§ Exercise goal
Please retype all the records below exactly as they read.

§ Data records
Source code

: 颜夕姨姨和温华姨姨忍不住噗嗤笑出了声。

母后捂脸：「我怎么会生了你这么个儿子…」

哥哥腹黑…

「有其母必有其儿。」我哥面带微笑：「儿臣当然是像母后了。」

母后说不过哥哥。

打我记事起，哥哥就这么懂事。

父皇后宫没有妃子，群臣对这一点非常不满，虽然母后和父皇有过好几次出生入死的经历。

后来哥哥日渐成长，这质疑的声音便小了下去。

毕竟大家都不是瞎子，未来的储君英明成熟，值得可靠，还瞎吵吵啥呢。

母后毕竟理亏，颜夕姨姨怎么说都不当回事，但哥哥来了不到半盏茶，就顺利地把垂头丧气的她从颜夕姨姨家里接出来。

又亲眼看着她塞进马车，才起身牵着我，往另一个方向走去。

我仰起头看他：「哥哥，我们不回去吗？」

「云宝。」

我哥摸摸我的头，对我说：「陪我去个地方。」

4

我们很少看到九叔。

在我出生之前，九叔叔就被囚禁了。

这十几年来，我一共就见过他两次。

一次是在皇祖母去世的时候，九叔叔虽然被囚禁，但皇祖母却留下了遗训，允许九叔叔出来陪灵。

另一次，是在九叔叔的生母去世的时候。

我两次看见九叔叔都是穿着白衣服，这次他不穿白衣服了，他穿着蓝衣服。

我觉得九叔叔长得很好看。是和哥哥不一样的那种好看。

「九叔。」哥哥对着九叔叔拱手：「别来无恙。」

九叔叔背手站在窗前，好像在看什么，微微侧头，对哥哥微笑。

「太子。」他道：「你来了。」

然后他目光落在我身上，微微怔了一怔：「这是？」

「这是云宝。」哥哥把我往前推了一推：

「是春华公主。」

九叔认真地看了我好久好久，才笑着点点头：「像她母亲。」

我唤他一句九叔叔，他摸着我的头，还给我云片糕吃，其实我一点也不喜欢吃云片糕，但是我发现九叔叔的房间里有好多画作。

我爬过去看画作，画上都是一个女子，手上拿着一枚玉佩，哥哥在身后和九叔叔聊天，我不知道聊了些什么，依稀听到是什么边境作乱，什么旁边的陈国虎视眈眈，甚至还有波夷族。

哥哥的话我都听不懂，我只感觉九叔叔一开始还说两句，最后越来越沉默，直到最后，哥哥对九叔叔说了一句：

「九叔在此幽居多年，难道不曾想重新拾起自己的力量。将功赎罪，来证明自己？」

§ Result
Source code

: 颜夕姨姨和温华姨姨忍不住噗嗤笑出了声。

母后捂脸：「我怎么会生了你这么个儿子…」

哥哥腹黑…

「有其母必有其儿。」我哥面带微笑：「儿臣当然是像母后了。」

母后说不过哥哥。

打我记事起，哥哥就这么懂事。

父皇后宫没有妃子，群臣对这一点非常不满，虽然母后和父皇有过好几次出生入死的经历。

后来哥哥日渐成长，这质疑的声音便小了下去。

毕竟大家都不是瞎子，未来的储君英明成熟，值得可靠，还瞎吵吵啥呢。

母后毕竟理亏，颜夕姨姨怎么说都不当回事，但哥哥来了不到半盏茶，就顺利地把垂头丧气的她从颜夕姨姨家里接出来。

又亲眼看着她塞进马车，才起身牵着我，往另一个方向走去。

我仰起头看他：「哥哥，我们不回去吗？」

「云宝。」

我哥摸摸我的头，对我说：「陪我去个地方。」

4

我们很少看到九叔。

在我出生之前，九叔叔就被囚禁了。

这十几年来，我一共就见过他两次。

一次是在皇祖母去世的时候，九叔叔虽然被囚禁，但皇祖母却留下了遗训，允许九叔叔出来陪灵。

另一次，是在九叔叔的生母去世的时候。

我两次看见九叔叔都是穿着白衣服，这次他不穿白衣服了，他穿着蓝衣服。

我觉得九叔叔长得很好看。是和哥哥不一样的那种好看。

「九叔。」哥哥对着九叔叔拱手：「别来无恙。」

九叔叔背手站在窗前，好像在看什么，微微侧头，对哥哥微笑。

「太子。」他道：「你来了。」

然后他目光落在我身上，微微怔了一怔：「这是？」

「这是云宝。」哥哥把我往前推了一推：

「是春华公主。」

九叔认真地看了我好久好久，才笑着点点头：「像她母亲。」

我唤他一句九叔叔，他摸着我的头，还给我云片糕吃，其实我一点也不喜欢吃云片糕，但是我发现九叔叔的房间里有好多画作。

我爬过去看画作，画上都是一个女子，手上拿着一枚玉佩，哥哥在身后和九叔叔聊天，我不知道聊了些什么，依稀听到是什么边境作乱，什么旁边的陈国虎视眈眈，甚至还有波夷族。

哥哥的话我都听不懂，我只感觉九叔叔一开始还说两句，最后越来越沉默，直到最后，哥哥对九叔叔说了一句：

「九叔在此幽居多年，难道不曾想重新拾起自己的力量。将功赎罪，来证明自己？」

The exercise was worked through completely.